Omofobia: padre aggredisce la figlia e la fidanzata con un coltello

Rachele Luttazi
  • Attivista per le pari opportunità ed esperta in gender gap
19/08/2022

Nuova aggressione omofoba a danno di una coppia di ragazze gay. Purtroppo, questa volta, si tratta del padre di una delle due, che ha tentato di accoltellarle in quanto non accettava la relazione omossessuale della figlia.

Omofobia: padre aggredisce la figlia e la fidanzata con un coltello

Non se lo aspettava Francesca e ben che meno Immacolata. Le due formano una coppia da circa un anno e nonostante fossero convinte che la famiglia di Immacolata avesse finalmente accettato la relazione, il padre di lei le ha minacciate e ha tentato di ucciderle con un coltello.

Le due ragazze sono state soccorse dai carabinieri e il padre si trova ora ai domiciliari. A contribuire all’aggressione anche la madre, che ha cercato di bloccare Francesca per permette al padre di aggredirla.

Omofobia: coppia gay aggredita dal padre

Omofobia: padre aggredisce la figlia e la fidanzata con un coltello

Immacolata e Francesca si sono conosciute su TikTok e sono ormai fidanzate da un anno. Le due si erano recentemente spostate a Salerno per raggiungere la famiglia di Immacolata.

Ospiti di un parente, la sera del sei agosto sono state aggredite dal padre di lei:

Abbiamo notato che appariva alterato dall’alcol. Ci ha chiesto di scendere. A un certo punto ha preso a dire che era pronto a “prendersi 30 anni di carcere”. Ma conoscendolo, non abbiamo dato peso alle sue parole. A un certo punto ci ha chiesto di uscire per prendere un caffè e ci siamo accorte che aveva un coltello con sé. Abbiamo iniziato ad avere paura.

Così ha raccontato Immacolata alla stampa. L’aggressione è avvenuta con un coltello da cucina da 25 cm e l’uomo ha cercato di ferire le due ragazze colpendole con pugni, calci e la lama.

Nel tentativo di scappare, le due ragazze sono state bloccate dalla madre che ha tentato di aiutare il marito.
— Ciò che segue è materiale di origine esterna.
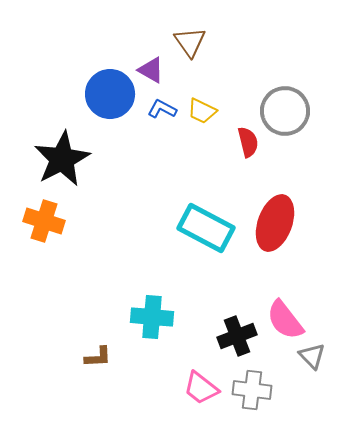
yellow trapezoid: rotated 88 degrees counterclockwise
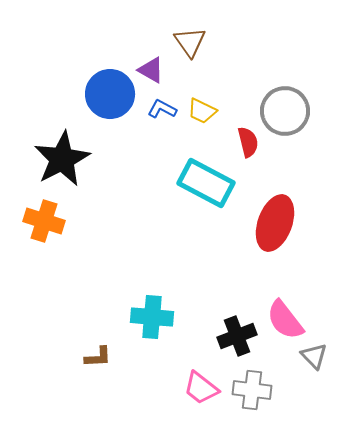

Le due ragazze sono riuscite a divincolarsi e hanno chiesto soccorso ai carabinieri, la cui presenza non è stata sufficiente per calmare il padre:

Quando se ne vanno le guardie ti sfondo.

Infine immobilizzato, ha negato ogni accusa e ha mostrato di non avere coltelli addosso. Ora è ai domiciliari, in attesa delle indagini della procura di Nocera. Nel frattempo le due ragazze sono state accompagnate a casa a fare le valigie e sono tornate subito a Crotone, dove i medici hanno refertato a entrambe diversi traumi, escoriazioni e lievi ferite di arma da taglio.